Microsoft-owned LinkedIn is experimenting with one more option to bring generative AI into the app, this time via an AI assistant in your LinkedIn inbox that’ll give you the chance to supply quick answers to questions as you engage in your DMs.
As you possibly can see on this screenshot, shared by app researcher Nima Owji, the brand new LinkedIn inbox assistant can be available via a dedicated icon within the UI, which would offer you with a generative AI assistant on your LinkedIn responses. That would make it easier to research key points, check spelling, get advice on conversational elements, etc.
The addition would expand on Microsoft’s growing generative AI empire, with the tech giant seeking to use its partnership with OpenAI to include ChatGPT-like tools into every surface that it may possibly, which has already seen it add AI generated profile summaries, job descriptions, post creation prompts, and more into the LinkedIn experience.
LinkedIn also added generative AI messages for job candidates inside its Recruiter platform last month.
It will also see LinkedIn finally follow up on its inbox assistant tool, which it actually first previewed back in 2016.
![LinkedIn InBot](https://www.socialmediatoday.com/imgproxy/USTcxpWL4EvdOJglYIHGyraD18vqX7HCsOtsyw4WIKo/g:ce/rs:fill:350:541:0/bG9jYWw6Ly8vZGl2ZWltYWdlL2xpbmtlZGluX2FpX2Fzc2lzdGFudDIucG5n.png)
This barely blurry image was lifted from a LinkedIn presentation seven years back, where LinkedIn previewed its coming ‘InBot’ option. InBot, powered partially by Microsoft’s evolving AI tools (on the time) was presupposed to synch along with your calendar, which might then enable it to mechanically schedule meetings in your behalf, arrange phone calls, follow-ups, and more.
But it surely never got here to be. For whatever reason, LinkedIn abandoned the project shortly after this announcement – almost certainly because LinkedIn was seeking to latch onto the short-lived messaging bots trend, which Meta believed can be a revolution in customer support. Till it wasn’t.
Because messaging bots never caught on, LinkedIn likely decided to not hassle – though it’s interesting that, even back then, shortly after Microsoft’s acquisition of the app, LinkedIn was already talking up the potential of merging Microsoft-powered AI tools into LinkedIn’s functions.

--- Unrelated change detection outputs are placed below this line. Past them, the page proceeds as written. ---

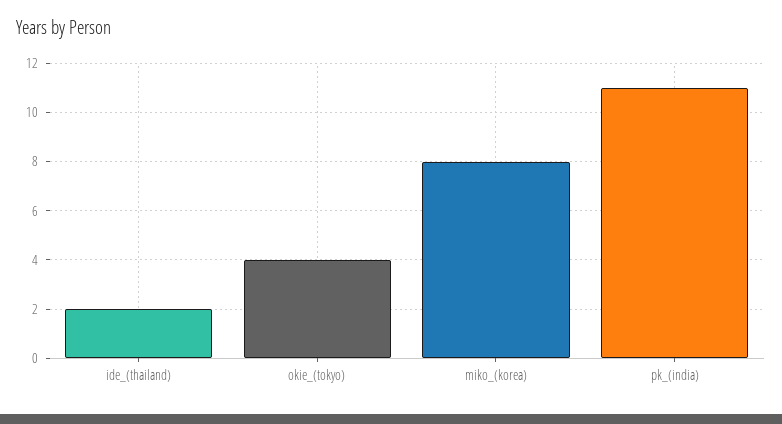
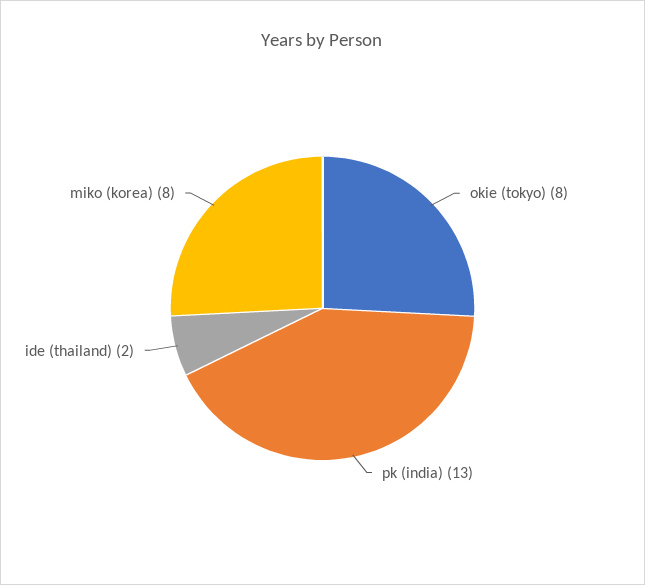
  {
    "ide_(thailand)": 2,
-   "okie_(tokyo)": 4,
+   "okie_(tokyo)": 8,
    "miko_(korea)": 8,
-   "pk_(india)": 11
+   "pk_(india)": 13
  }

It’s taken some time for that to return to fruition, but soon, we could have a greater version of InBot incoming, which might theoretically give you the chance to include these originally planned functions, together with more advanced generative AI responses and prompts.
That would actually be pretty useful on LinkedIn, with various functions that would enable you to maximize your lead nurturing efforts, including immediately accessible info on the user that you simply’re interacting with, to personalize the exchange.
In fact, there may be also a level of risk that the more AI tools LinkedIn adds, the less human the app will develop into, with users getting generative tools to give you more posts, messages, profile summaries, and every part else in between over time.
Eventually, that would see numerous LinkedIn interactions becoming bots talking to other bots, while the true humans behind each account remain distant. Which might see more engagement happening within the app – and would definitely make for some interesting IRL meet-up scenarios in consequence. But it surely does also look like LinkedIn could, perhaps, be overdoing it, depending on how all of those tools are integrated.
We’ll discover. There’s no timeline on a possible launch for the brand new AI chatbot tool as yet.